-- Opening Marker --
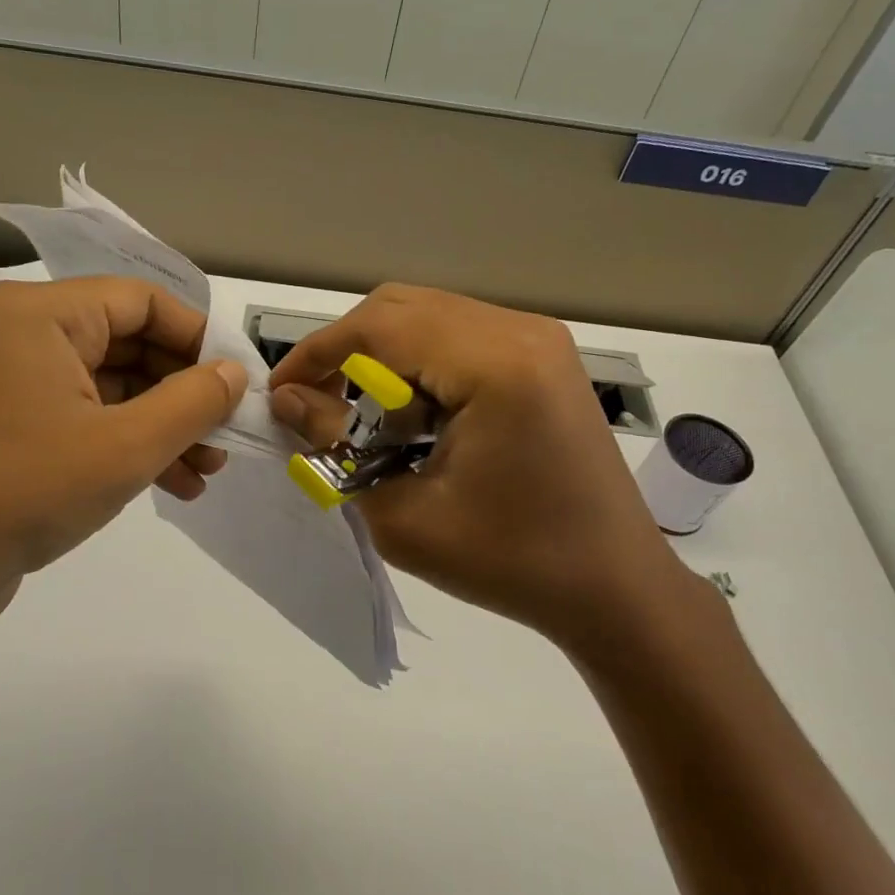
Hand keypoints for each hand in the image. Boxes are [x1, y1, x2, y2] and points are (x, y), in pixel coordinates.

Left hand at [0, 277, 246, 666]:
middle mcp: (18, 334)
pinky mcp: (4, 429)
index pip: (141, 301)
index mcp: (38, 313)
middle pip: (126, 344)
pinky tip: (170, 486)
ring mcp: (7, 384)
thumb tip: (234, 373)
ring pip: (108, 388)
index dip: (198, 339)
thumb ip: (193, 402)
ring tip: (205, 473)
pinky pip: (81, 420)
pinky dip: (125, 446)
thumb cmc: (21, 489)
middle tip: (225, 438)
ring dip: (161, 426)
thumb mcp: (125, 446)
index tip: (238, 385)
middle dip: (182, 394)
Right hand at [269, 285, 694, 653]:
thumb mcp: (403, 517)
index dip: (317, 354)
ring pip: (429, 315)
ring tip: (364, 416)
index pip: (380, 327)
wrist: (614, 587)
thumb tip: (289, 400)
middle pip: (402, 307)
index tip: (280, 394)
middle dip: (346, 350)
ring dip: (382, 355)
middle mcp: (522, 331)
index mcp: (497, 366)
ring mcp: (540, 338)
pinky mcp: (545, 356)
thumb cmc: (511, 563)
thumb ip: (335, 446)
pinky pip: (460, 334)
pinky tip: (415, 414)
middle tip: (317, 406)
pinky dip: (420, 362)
-- Closing Marker --
◆ ASSIGNMENT:
Within the records, filter for lines that contain the word "index" and show each one.

◆ EXPECTED OUTPUT:
index pip: (141, 301)
index mcp: (38, 313)
index dip: (198, 339)
index tip: (238, 385)
index dip: (317, 354)
index pip: (380, 327)
index tip: (280, 394)
index mcp: (497, 366)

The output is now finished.